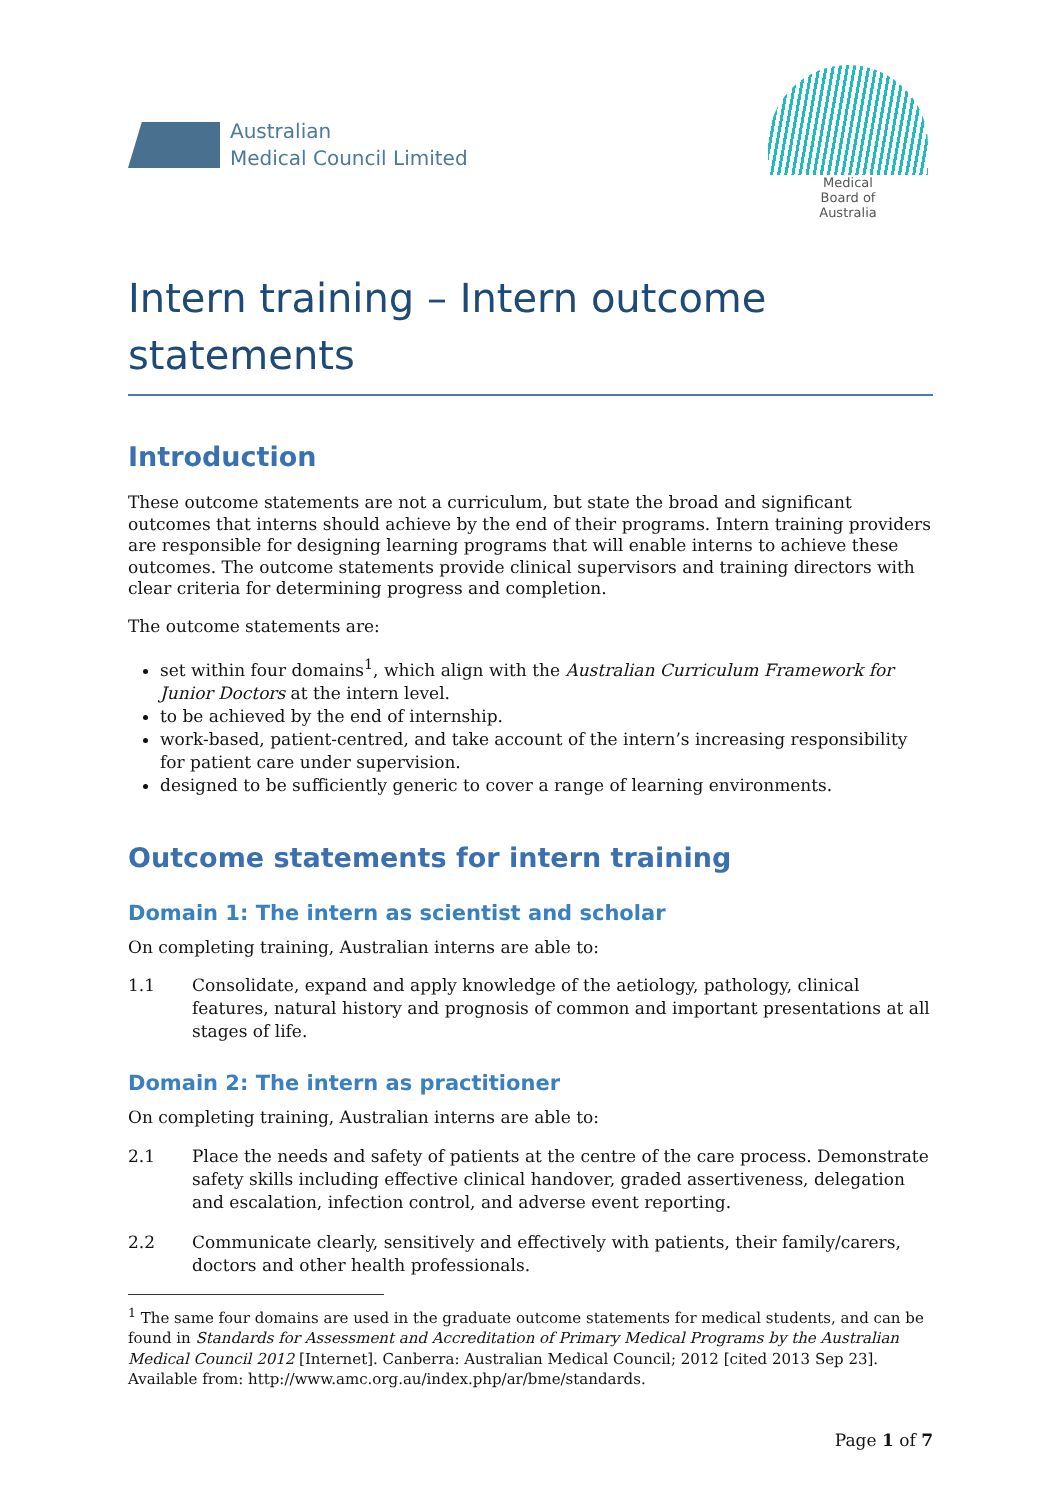Australian
Medical Council Limited
Medical
Board of
Australia
Intern training – Intern outcome statements
Introduction
These outcome statements are not a curriculum, but state the broad and significant outcomes that interns should achieve by the end of their programs. Intern training providers are responsible for designing learning programs that will enable interns to achieve these outcomes. The outcome statements provide clinical supervisors and training directors with clear criteria for determining progress and completion.
The outcome statements are:
set within four domains<sup>1</sup>, which align with the Australian Curriculum Framework for Junior Doctors at the intern level.
to be achieved by the end of internship.
work-based, patient-centred, and take account of the intern’s increasing responsibility for patient care under supervision.
designed to be sufficiently generic to cover a range of learning environments.
Outcome statements for intern training
Domain 1: The intern as scientist and scholar
On completing training, Australian interns are able to:
1.1 Consolidate, expand and apply knowledge of the aetiology, pathology, clinical features, natural history and prognosis of common and important presentations at all stages of life.
Domain 2: The intern as practitioner
On completing training, Australian interns are able to:
2.1 Place the needs and safety of patients at the centre of the care process. Demonstrate safety skills including effective clinical handover, graded assertiveness, delegation and escalation, infection control, and adverse event reporting.
2.2 Communicate clearly, sensitively and effectively with patients, their family/carers, doctors and other health professionals.
<sup>1</sup> The same four domains are used in the graduate outcome statements for medical students, and can be found in Standards for Assessment and Accreditation of Primary Medical Programs by the Australian Medical Council 2012 [Internet]. Canberra: Australian Medical Council; 2012 [cited 2013 Sep 23]. Available from: http://www.amc.org.au/index.php/ar/bme/standards.
Page 1 of 7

_YOUR GOAL_
What is the number of lines in the data that hold the word "learning"? Reply with that number and nothing else.

_ANSWER TO THIS TASK_
2